Written request
Give every line in the rows below as a Markdown table with the columns Num and Entry, numbering each line and leaving out blank lines. Leave the pictures out of your answer.
=== The input ===
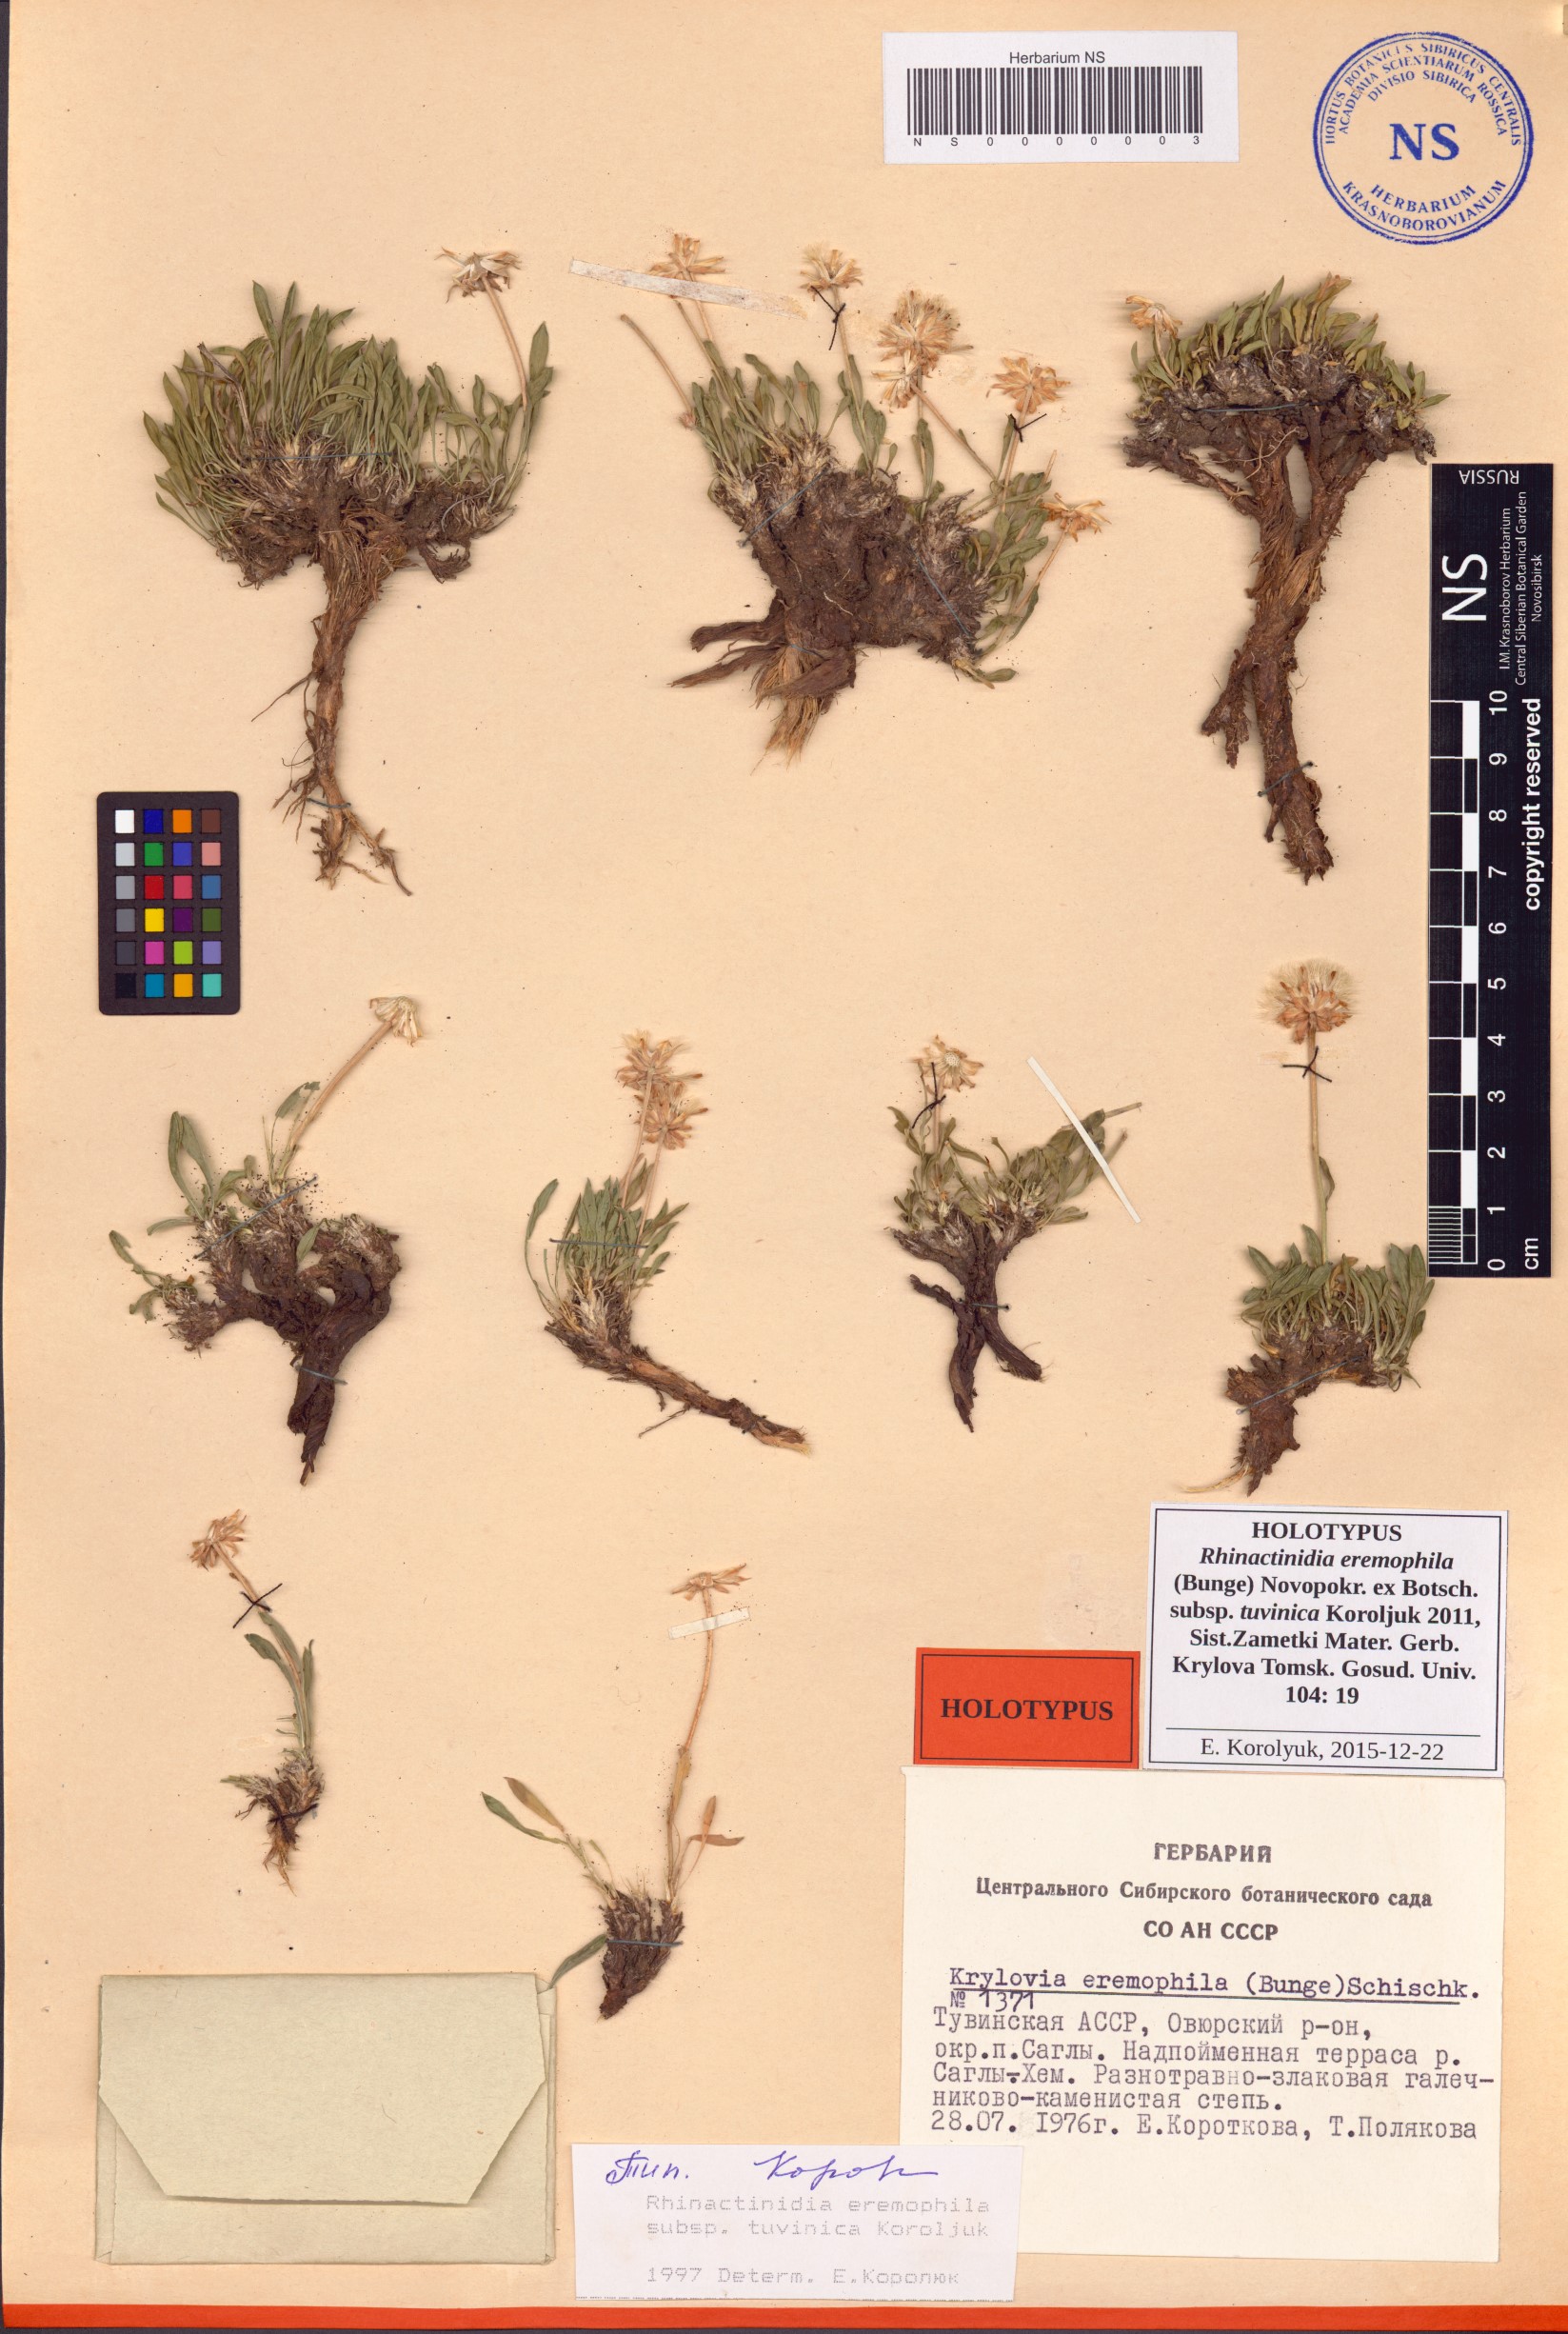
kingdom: Plantae
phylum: Tracheophyta
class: Magnoliopsida
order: Asterales
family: Asteraceae
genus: Rhinactinidia
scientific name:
===
Answer to this task
| Num | Entry |
|---|---|
| 1 | kingdom: Plantae |
| 2 | phylum: Tracheophyta |
| 3 | class: Magnoliopsida |
| 4 | order: Asterales |
| 5 | family: Asteraceae |
| 6 | genus: Rhinactinidia |
| 7 | scientific name: |